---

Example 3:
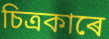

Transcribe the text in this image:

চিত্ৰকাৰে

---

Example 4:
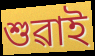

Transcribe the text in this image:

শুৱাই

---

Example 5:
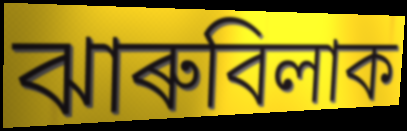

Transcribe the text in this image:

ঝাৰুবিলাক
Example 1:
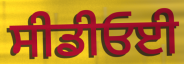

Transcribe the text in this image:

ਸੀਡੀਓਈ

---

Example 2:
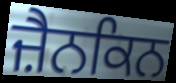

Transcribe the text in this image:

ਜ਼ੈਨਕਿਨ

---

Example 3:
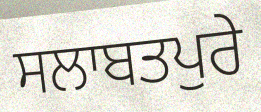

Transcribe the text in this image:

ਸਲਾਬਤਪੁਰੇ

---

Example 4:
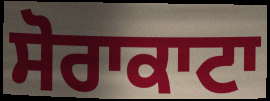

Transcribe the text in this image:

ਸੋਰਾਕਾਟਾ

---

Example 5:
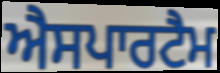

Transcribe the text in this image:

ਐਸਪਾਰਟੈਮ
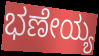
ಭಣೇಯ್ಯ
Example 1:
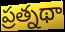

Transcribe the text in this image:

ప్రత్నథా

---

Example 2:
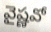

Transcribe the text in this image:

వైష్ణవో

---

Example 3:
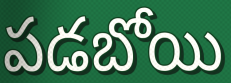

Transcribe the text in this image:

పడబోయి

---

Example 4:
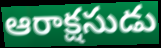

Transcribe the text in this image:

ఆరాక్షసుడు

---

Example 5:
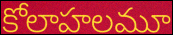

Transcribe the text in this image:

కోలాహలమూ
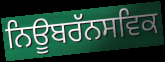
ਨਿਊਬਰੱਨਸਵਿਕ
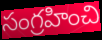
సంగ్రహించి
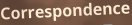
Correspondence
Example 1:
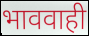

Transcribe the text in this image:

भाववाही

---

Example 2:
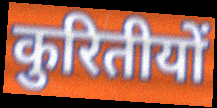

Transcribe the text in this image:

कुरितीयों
□ □ □ □ □
■ **Work to complete**: Would you please set down the data above again exactly, without its pictures?

■ **Exercise solution**:
---

Example 3:

Transcribe the text in this image:

চিত্ৰকাৰে

---

Example 4:

Transcribe the text in this image:

শুৱাই

---

Example 5:

Transcribe the text in this image:

ঝাৰুবিলাক
Example 1:

Transcribe the text in this image:

ਸੀਡੀਓਈ

---

Example 2:

Transcribe the text in this image:

ਜ਼ੈਨਕਿਨ

---

Example 3:

Transcribe the text in this image:

ਸਲਾਬਤਪੁਰੇ

---

Example 4:

Transcribe the text in this image:

ਸੋਰਾਕਾਟਾ

---

Example 5:

Transcribe the text in this image:

ਐਸਪਾਰਟੈਮ
ಭಣೇಯ್ಯ
Example 1:

Transcribe the text in this image:

ప్రత్నథా

---

Example 2:

Transcribe the text in this image:

వైష్ణవో

---

Example 3:

Transcribe the text in this image:

పడబోయి

---

Example 4:

Transcribe the text in this image:

ఆరాక్షసుడు

---

Example 5:

Transcribe the text in this image:

కోలాహలమూ
ਨਿਊਬਰੱਨਸਵਿਕ
సంగ్రహించి
Correspondence
Example 1:

Transcribe the text in this image:

भाववाही

---

Example 2:

Transcribe the text in this image:

कुरितीयों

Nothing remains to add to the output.